Stored data entries
· · · · ·
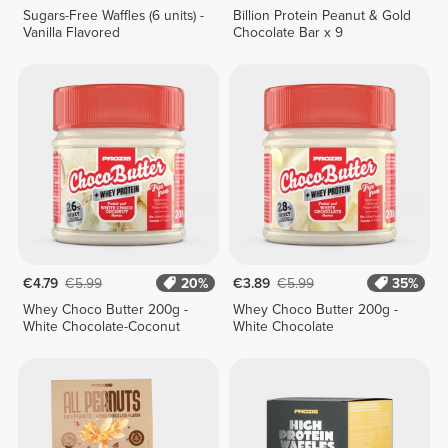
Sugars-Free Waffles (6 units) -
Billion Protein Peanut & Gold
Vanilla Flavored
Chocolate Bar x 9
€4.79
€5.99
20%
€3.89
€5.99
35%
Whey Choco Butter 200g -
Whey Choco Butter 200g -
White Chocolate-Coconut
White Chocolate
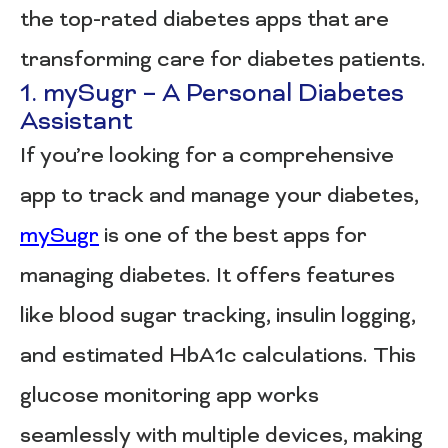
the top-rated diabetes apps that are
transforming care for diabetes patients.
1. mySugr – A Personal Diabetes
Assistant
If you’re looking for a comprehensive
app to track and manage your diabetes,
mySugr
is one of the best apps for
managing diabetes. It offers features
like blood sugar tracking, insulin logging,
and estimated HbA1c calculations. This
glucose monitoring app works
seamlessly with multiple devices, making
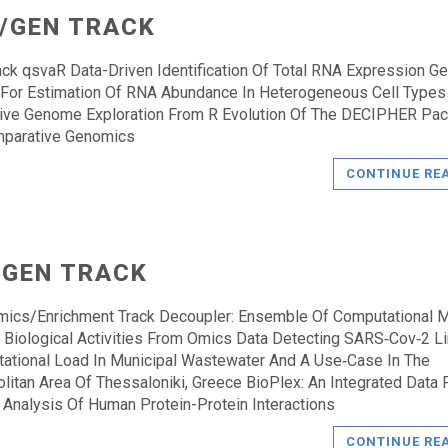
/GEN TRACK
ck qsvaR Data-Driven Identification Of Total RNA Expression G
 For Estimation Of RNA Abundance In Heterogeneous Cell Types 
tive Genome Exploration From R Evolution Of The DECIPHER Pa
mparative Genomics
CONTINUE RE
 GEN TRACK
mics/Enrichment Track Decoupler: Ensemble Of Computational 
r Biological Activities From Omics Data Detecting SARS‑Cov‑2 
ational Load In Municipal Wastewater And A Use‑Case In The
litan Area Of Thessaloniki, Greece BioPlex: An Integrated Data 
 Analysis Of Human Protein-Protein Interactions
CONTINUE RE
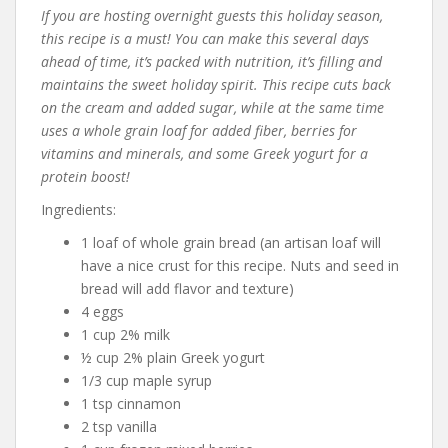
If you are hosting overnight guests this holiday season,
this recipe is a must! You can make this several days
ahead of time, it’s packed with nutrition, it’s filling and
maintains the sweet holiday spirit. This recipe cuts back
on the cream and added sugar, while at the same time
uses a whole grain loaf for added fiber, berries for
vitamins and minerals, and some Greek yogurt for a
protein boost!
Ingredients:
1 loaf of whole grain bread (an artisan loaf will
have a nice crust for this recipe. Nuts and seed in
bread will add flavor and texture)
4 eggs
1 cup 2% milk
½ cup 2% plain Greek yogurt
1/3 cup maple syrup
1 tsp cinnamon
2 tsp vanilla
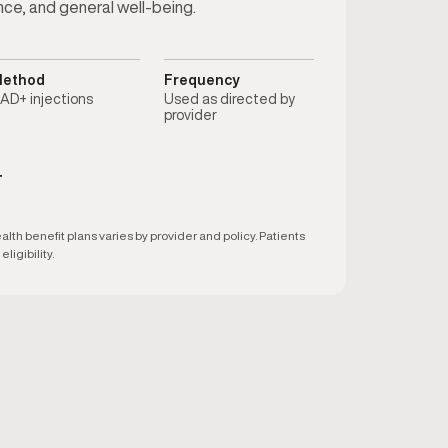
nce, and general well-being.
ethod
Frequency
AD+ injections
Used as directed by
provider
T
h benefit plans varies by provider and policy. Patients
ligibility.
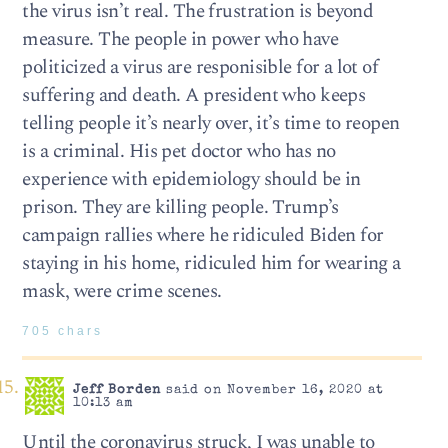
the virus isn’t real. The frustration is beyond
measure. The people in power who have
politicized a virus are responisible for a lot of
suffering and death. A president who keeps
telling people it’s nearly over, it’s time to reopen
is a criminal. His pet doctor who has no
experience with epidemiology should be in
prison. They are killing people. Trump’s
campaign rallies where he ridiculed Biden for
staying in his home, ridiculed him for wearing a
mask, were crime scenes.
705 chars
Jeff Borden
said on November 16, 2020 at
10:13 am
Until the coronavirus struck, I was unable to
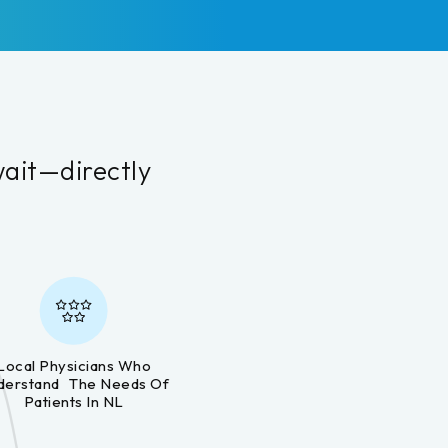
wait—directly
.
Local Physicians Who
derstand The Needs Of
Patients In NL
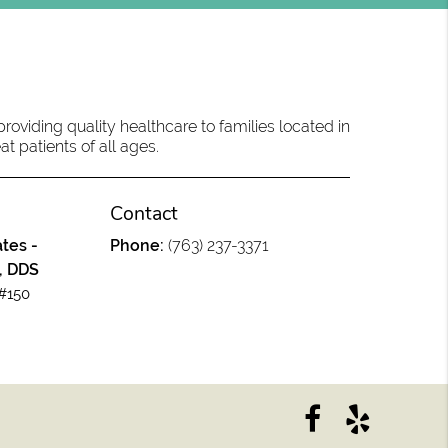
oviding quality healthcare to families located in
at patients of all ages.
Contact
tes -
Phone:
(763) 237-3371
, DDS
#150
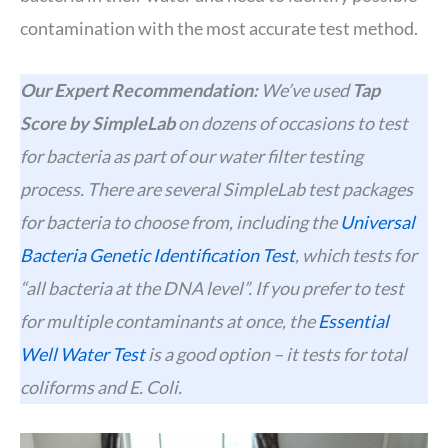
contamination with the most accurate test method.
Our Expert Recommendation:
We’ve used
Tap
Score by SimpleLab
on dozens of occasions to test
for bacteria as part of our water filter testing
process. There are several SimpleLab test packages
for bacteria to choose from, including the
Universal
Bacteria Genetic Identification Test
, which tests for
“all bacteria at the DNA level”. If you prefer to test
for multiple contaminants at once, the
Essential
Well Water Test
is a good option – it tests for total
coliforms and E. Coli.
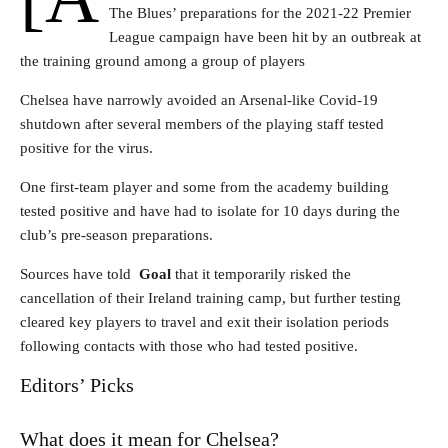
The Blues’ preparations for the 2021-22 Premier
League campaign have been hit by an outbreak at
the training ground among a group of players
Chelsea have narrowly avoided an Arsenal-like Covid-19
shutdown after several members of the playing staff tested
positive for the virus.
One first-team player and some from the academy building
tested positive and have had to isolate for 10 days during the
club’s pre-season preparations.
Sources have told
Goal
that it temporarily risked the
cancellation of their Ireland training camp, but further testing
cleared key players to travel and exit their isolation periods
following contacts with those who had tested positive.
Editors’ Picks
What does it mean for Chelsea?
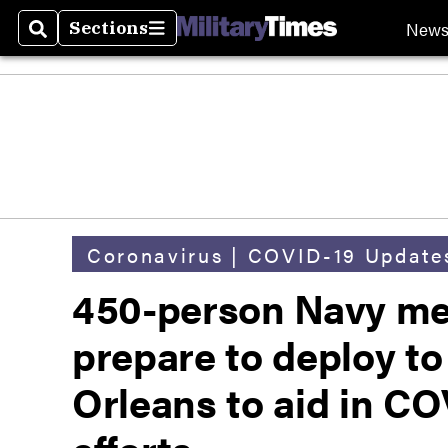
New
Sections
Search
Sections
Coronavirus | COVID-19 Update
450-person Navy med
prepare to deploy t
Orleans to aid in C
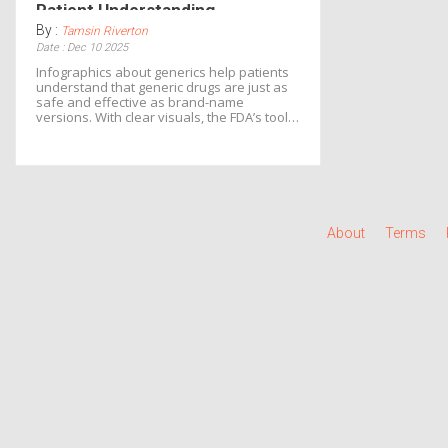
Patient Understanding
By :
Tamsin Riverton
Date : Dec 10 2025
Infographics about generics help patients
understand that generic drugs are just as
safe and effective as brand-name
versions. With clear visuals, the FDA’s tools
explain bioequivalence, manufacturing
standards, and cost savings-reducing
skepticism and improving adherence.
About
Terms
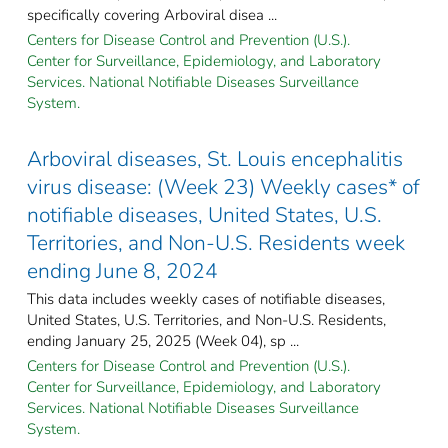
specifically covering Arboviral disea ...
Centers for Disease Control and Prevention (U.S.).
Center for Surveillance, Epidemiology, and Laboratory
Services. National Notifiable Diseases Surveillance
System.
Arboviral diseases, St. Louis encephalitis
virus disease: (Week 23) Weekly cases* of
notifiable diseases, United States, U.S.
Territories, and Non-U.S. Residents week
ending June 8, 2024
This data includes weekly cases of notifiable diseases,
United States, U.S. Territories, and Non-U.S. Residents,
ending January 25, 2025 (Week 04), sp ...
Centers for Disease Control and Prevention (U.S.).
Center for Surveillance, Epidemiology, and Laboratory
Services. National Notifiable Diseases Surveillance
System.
· · · · ·
(Task to complete): Your job is to copy each entry exactly as written; the pictures do not go in.

(Exercise response):
Sugars-Free Waffles (6 units) -
Billion Protein Peanut & Gold
Vanilla Flavored
Chocolate Bar x 9
€4.79
€5.99
20%
€3.89
€5.99
35%
Whey Choco Butter 200g -
Whey Choco Butter 200g -
White Chocolate-Coconut
White Chocolate
the top-rated diabetes apps that are
transforming care for diabetes patients.
1. mySugr – A Personal Diabetes
Assistant
If you’re looking for a comprehensive
app to track and manage your diabetes,
mySugr
is one of the best apps for
managing diabetes. It offers features
like blood sugar tracking, insulin logging,
and estimated HbA1c calculations. This
glucose monitoring app works
seamlessly with multiple devices, making
/GEN TRACK
ck qsvaR Data-Driven Identification Of Total RNA Expression G
 For Estimation Of RNA Abundance In Heterogeneous Cell Types 
tive Genome Exploration From R Evolution Of The DECIPHER Pa
mparative Genomics
CONTINUE RE
 GEN TRACK
mics/Enrichment Track Decoupler: Ensemble Of Computational 
r Biological Activities From Omics Data Detecting SARS‑Cov‑2 
ational Load In Municipal Wastewater And A Use‑Case In The
litan Area Of Thessaloniki, Greece BioPlex: An Integrated Data 
 Analysis Of Human Protein-Protein Interactions
CONTINUE RE
If you are hosting overnight guests this holiday season,
this recipe is a must! You can make this several days
ahead of time, it’s packed with nutrition, it’s filling and
maintains the sweet holiday spirit. This recipe cuts back
on the cream and added sugar, while at the same time
uses a whole grain loaf for added fiber, berries for
vitamins and minerals, and some Greek yogurt for a
protein boost!
Ingredients:
1 loaf of whole grain bread (an artisan loaf will
have a nice crust for this recipe. Nuts and seed in
bread will add flavor and texture)
4 eggs
1 cup 2% milk
½ cup 2% plain Greek yogurt
1/3 cup maple syrup
1 tsp cinnamon
2 tsp vanilla
nce, and general well-being.
ethod
Frequency
AD+ injections
Used as directed by
provider
T
h benefit plans varies by provider and policy. Patients
ligibility.
the virus isn’t real. The frustration is beyond
measure. The people in power who have
politicized a virus are responisible for a lot of
suffering and death. A president who keeps
telling people it’s nearly over, it’s time to reopen
is a criminal. His pet doctor who has no
experience with epidemiology should be in
prison. They are killing people. Trump’s
campaign rallies where he ridiculed Biden for
staying in his home, ridiculed him for wearing a
mask, were crime scenes.
705 chars
Jeff Borden
said on November 16, 2020 at
10:13 am
Until the coronavirus struck, I was unable to
wait—directly
.
Local Physicians Who
derstand The Needs Of
Patients In NL
oviding quality healthcare to families located in
at patients of all ages.
Contact
tes -
Phone:
(763) 237-3371
, DDS
#150
contamination with the most accurate test method.
Our Expert Recommendation:
We’ve used
Tap
Score by SimpleLab
on dozens of occasions to test
for bacteria as part of our water filter testing
process. There are several SimpleLab test packages
for bacteria to choose from, including the
Universal
Bacteria Genetic Identification Test
, which tests for
“all bacteria at the DNA level”. If you prefer to test
for multiple contaminants at once, the
Essential
Well Water Test
is a good option – it tests for total
coliforms and E. Coli.
The Blues’ preparations for the 2021-22 Premier
League campaign have been hit by an outbreak at
the training ground among a group of players
Chelsea have narrowly avoided an Arsenal-like Covid-19
shutdown after several members of the playing staff tested
positive for the virus.
One first-team player and some from the academy building
tested positive and have had to isolate for 10 days during the
club’s pre-season preparations.
Sources have told
Goal
that it temporarily risked the
cancellation of their Ireland training camp, but further testing
cleared key players to travel and exit their isolation periods
following contacts with those who had tested positive.
Editors’ Picks
What does it mean for Chelsea?
New
Sections
Search
Sections
Coronavirus | COVID-19 Update
450-person Navy med
prepare to deploy t
Orleans to aid in C
Patient Understanding
By :
Tamsin Riverton
Date : Dec 10 2025
Infographics about generics help patients
understand that generic drugs are just as
safe and effective as brand-name
versions. With clear visuals, the FDA’s tools
explain bioequivalence, manufacturing
standards, and cost savings-reducing
skepticism and improving adherence.
About
Terms
specifically covering Arboviral disea ...
Centers for Disease Control and Prevention (U.S.).
Center for Surveillance, Epidemiology, and Laboratory
Services. National Notifiable Diseases Surveillance
System.
Arboviral diseases, St. Louis encephalitis
virus disease: (Week 23) Weekly cases* of
notifiable diseases, United States, U.S.
Territories, and Non-U.S. Residents week
ending June 8, 2024
This data includes weekly cases of notifiable diseases,
United States, U.S. Territories, and Non-U.S. Residents,
ending January 25, 2025 (Week 04), sp ...
Centers for Disease Control and Prevention (U.S.).
Center for Surveillance, Epidemiology, and Laboratory
Services. National Notifiable Diseases Surveillance
System.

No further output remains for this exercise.